Stocks make back some of the post-Fed losses, Dow now down 150 points
U.S. stocks dropped to their session lows on Wednesday after the Federal Reserve raised its inflation expectations and moved up the time frame on when it will hike interest rates next.
The Dow Jones Industrial Average turned sharply lower to fall as much as 382 points and last traded 150 points lower. The S&P 500 fell 0.3% on the day after hitting an all-time high in the previous session. The tech-heavy Nasdaq Composite erased earlier gains and traded flat.
All 11 S&P 500 sectors fell into the red, led to the downside by tech, materials and consumer staples.
The policymaking Federal Open Market Committee indicated that rate hikes could come as soon as 2023, after signaling in March that it saw no increases until at least 2024.
“This is not what the market expected,” said James McCann, Aberdeen Standard Investments’ deputy chief economist. “The Fed is now signaling that rates will need to rise sooner and faster … This change in stance jars a little with the Fed’s recent claims that the recent spike in inflation is temporary.”
Major equity benchmark traded off their lows of the day after Chairman Jerome Powell said in a press conference that the so-called dot-plot projections should be taken with a “big grain of salt” and that the liftoff is “well into the future.”
The central bank gave no indication as to when it will begin cutting back on its aggressive bond-buying program. The Fed has been buying $120 billion worth of bonds each month as the economy continues to recover from the coronavirus pandemic.
The Fed chief said that the central bank with provide “advanced notice” before announcing their move to taper asset purchases.
“You can think of this meeting that we had as the ‘talking about talking about’ meeting,” Powell said. “In coming meetings, the committee will continue to assess the economy’s progress toward our goals.
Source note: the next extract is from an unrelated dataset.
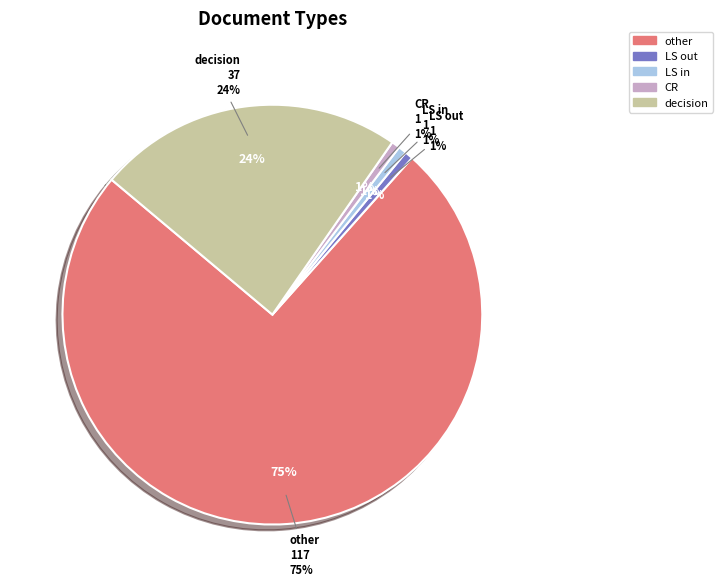

Rank the categories by value from lowest to highest.

LS out, LS in, CR, decision, other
As we have said, we will provide advance notice before announcing any decision to make changes to our purchases.”
The Fed also raised its headline inflation expectation to 3.4% for 2021, a full percentage point higher than the March projection, but the post-meeting statement continued to say that inflation pressures are “transitory.”
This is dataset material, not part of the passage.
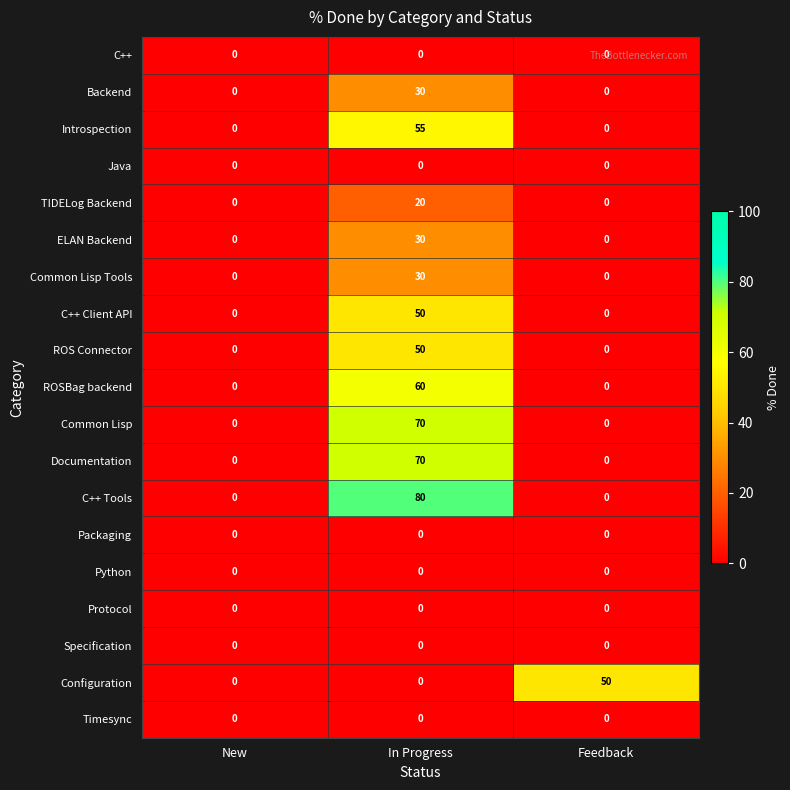

What is the sum of all C++ Client API values?

50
The meeting came as inflation heats up, with producer prices rising at their fastest annual rate in nearly 11 years during May, a report on Tuesday showed.
Powell said inflation could run hotter than the Fed expected amid the economic recovery.
“As the reopening continues, shifts in demand can be large and rapid and bottlenecks, hiring difficulties and other constraints could continue to limit how quickly supply can adjust, raising the possibility that inflation could turn out to be higher and more persistent than we expect,” Powell said during the press conference.
Economic reopening plays provided the broader market with some support. Royal Caribbean and Carnival both climbed 2% after an upgrade from Wolfe Research.
On Wednesday, China said it will release industrial metals including copper, aluminum and zinc from its national reserves to curb commodity prices. Copper price has fallen more than 10% from its record high, dipping into correction territory on Tuesday.
— CNBC’s Jeff Cox contributed reporting.